Questo sembra essere il proscenio della maggioranza e del governo, una sorta di asilo, “ho ragione io e torto tu, io sono più bravo, e io più bello, voglio questo, e io invece quello, l’ho detto prima, mi fanno i dispetti”. Un ritornello infantile, insomma.
È così che purtroppo l’Italia si avvia alle elezioni europee, dove peraltro la confusione tra gruppi e appartenenze regna sovrana; c’è di tutto, una specie di isola di Wight. Tanto è vero che la corsa al deposito dei simboli si va chiudendo con un fiorire di partiti e movimenti da fare il solletico ad una tavolozza da pittori, a conferma di quanto l’Europa sia fallita, nel progetto di appartenenza, solidarietà e condivisione.
Da noi poi non ne parliamo, siamo al tutti contro tutti, e con questo governo e questa maggioranza ha raggiunto livelli tali che sarebbero da comica, se non fosse che precipitiamo. Infatti, in occasione della presentazione del Def, tra leghisti e grillini, con l’aggiunta delle intemerate del Premier Giuseppe Conte e del ministro Giovanni Tria, è una battaglia campale, una rissa quotidiana, sesquipedale.
Flat tax sì oppure no, Tav, quota 100 sempre, o solo per un po’, cantieri si parte, o forse no, manovra correttiva, chi nicchia e chi la rifiuta, uno zibaldone di capricci, dispetti, veti incrociati, ripicche, che farebbero sorridere anche Leopardi. Insomma dal Premier, che dopo l’anno bellissimo, giura su un semestre da Formula 1, a Tria che garantisce l’assenza di una manovra aggiuntiva, per finire ai leghisti e ai grillini di governo, c’è solo l’imbarazzo della scelta per premiare la sciocchezza migliore.

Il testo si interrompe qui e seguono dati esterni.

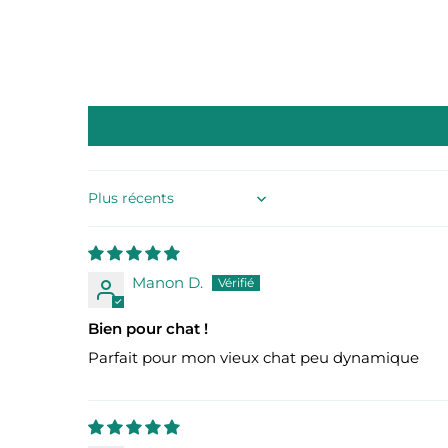
Sort by
Manon D.
Bien pour chat !
Parfait pour mon vieux chat peu dynamique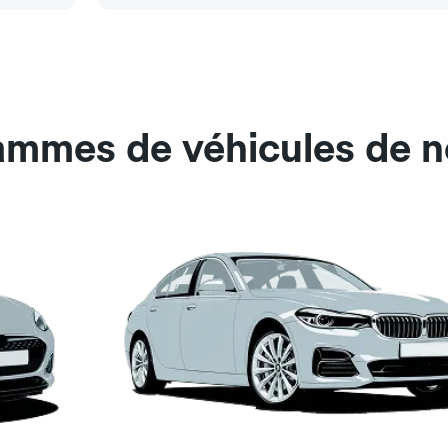
gammes de véhicules de n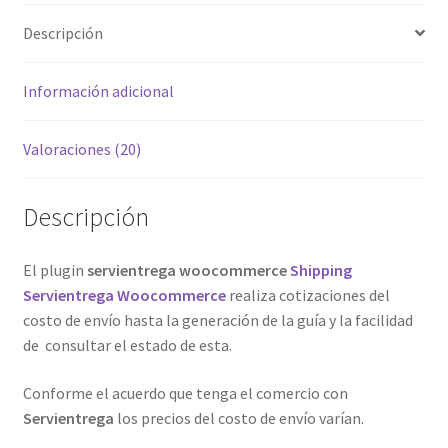
Descripción
Información adicional
Valoraciones (20)
Descripción
El plugin
servientrega woocommerce
Shipping
Servientrega Woocommerce
realiza cotizaciones del
costo de envío hasta la generación de la guía y la facilidad
de consultar el estado de esta.
Conforme el acuerdo que tenga el comercio con
Servientrega
los precios del costo de envío varían.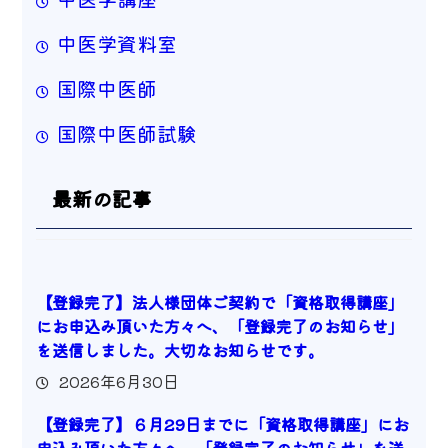
中医学資料室
国際中医師
国際中医師試験
最新の記事
【登録完了】法人様団体ご契約で「資格取得講座」
にお申込み頂いた方々へ、「登録完了のお知らせ」
を送信しました。大切なお知らせです。
2026年6月30日
【登録完了】６月29日までに「資格取得講座」にお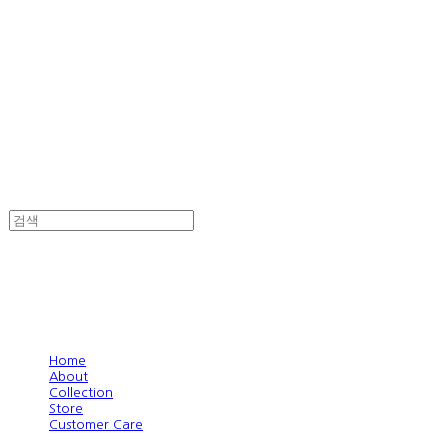
Home
About
Collection
Store
Customer Care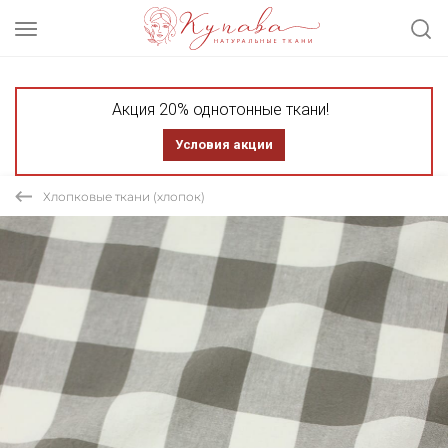
Акция 20% однотонные ткани!
Условия акции
Хлопковые ткани (хлопок)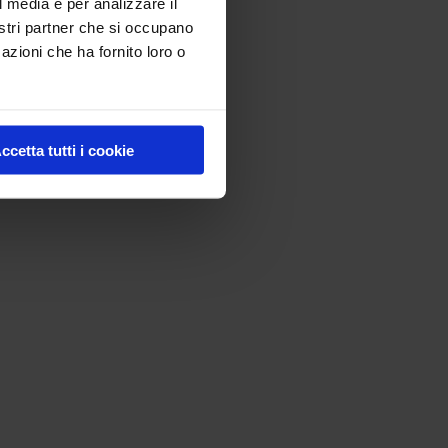
 oltre
12 mesi
.
l media e per analizzare il
nostri partner che si occupano
azioni che ha fornito loro o
ccetta tutti i cookie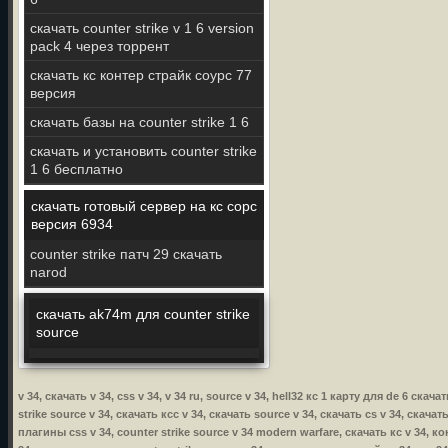
скачать counter strike v 1 6 version
pack 4 через торрент
скачать кс контер страйк соурс 77
версия
скачать базы на counter strike 1 6
скачать и установить counter strike
1 6 бесплатно
скачать готовый сервер на кс сорс
версия 6934
counter strike патч 29 скачать
narod
скачать ak74m для counter strike
source
v 34, скачать v 34, css v 34, v 34 ru, source v 34, hell32 кс 1 карту для de 6 скача
strike source v 34, скачать ксс v 34, скачать source v 34, скачать cs v 34, скачат
плагины css v 34, counter strike source v 34 modern warfare, скачать кс v 34, кон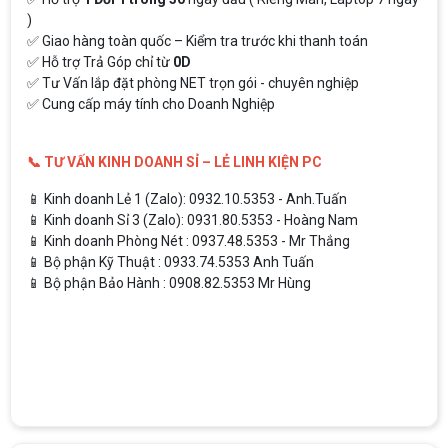
)
✅ Giao hàng toàn quốc – Kiểm tra trước khi thanh toán
✅ Hỗ trợ Trả Góp chỉ từ
0D
✅ Tư Vấn lắp đặt phòng NET trọn gói - chuyên nghiệp
✅ Cung cấp máy tính cho Doanh Nghiệp
📞 TƯ VẤN KINH DOANH SỈ – LẺ LINH KIỆN PC
📱 Kinh doanh Lẻ 1 (Zalo): 0932.10.5353 - Anh.Tuấn
📱 Kinh doanh Sỉ 3 (Zalo): 0931.80.5353 - Hoàng Nam
📱 Kinh doanh Phòng Nét : 0937.48.5353 - Mr Thắng
📱 Bộ phận Kỹ Thuật : 0933.74.5353 Anh Tuấn
📱 Bộ phận Bảo Hành : 0908.82.5353 Mr Hùng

Eppure, tutti gli indicatori parlano chiaro, vedono segni di crescita zero, sugli investimenti l’orizzonte nero, lavoro e produzione un quadro scuro, fiducia e consumi non aumentano di sicuro, che dire?
Come se non bastasse, nella seconda metà dell’anno si prevede un aggravamento dello spread, una probabile procedura dell’Europa, la necessità di aggiustare i conti, un peggioramento dei mercati. Per farla breve, l’opposto di Conte, nulla di buono, ecco perché le liti ed i capricci, le dispute da ragazzini fra Luigi Di Maio e Matteo Salvini sono da mani nei capelli. Dai numeri e dalle cifre purtroppo non sfuggiremo, saranno guai e lo vedremo.
La maggioranza non si può permettere questo giocagiò, meno che mai di stuzzicare i mercati con una sicumera ridicola, né può permettersi di ritenere dei cretini gli osservatori, gli operatori economici e soprattutto i cittadini. Serve di chiudere subito questa malaugurata esperienza di governo, l’alleanza coi grillini non funziona, non sanno fare, pensare e governare, chi dice il contrario dovrebbe parlare coi romani. Eppure in giro sentiamo dire, che altro si poteva fare? In caso di crisi Sergio Mattarella metterebbe un nuovo Mario Monti per farci spellare bene bene. Suvvia, non scherziamo, ma un nuovo Monti chi lo voterebbe? Quale maggioranza lo sosterrebbe? chi darebbe il via ad un tecnico dello spolpamento fiscale? Chi prenderebbe una responsabilità tanto demenziale? Nessuno e il Capo dello Stato lo sa bene, non è uno sprovveduto, anzi il contrario, Mattarella sa che un nuovo Monti non passerebbe nemmeno sotto supplica, dunque se fosse crisi, qualche mese e poi il voto, elezioni. Vincerebbe il centrodestra, il Paese tornerebbe a respirare, i grillini finirebbero a sinistra coi neocomunisti del Partito Democratico, tornerebbe il bipolarismo e un futuro possibile e più normale.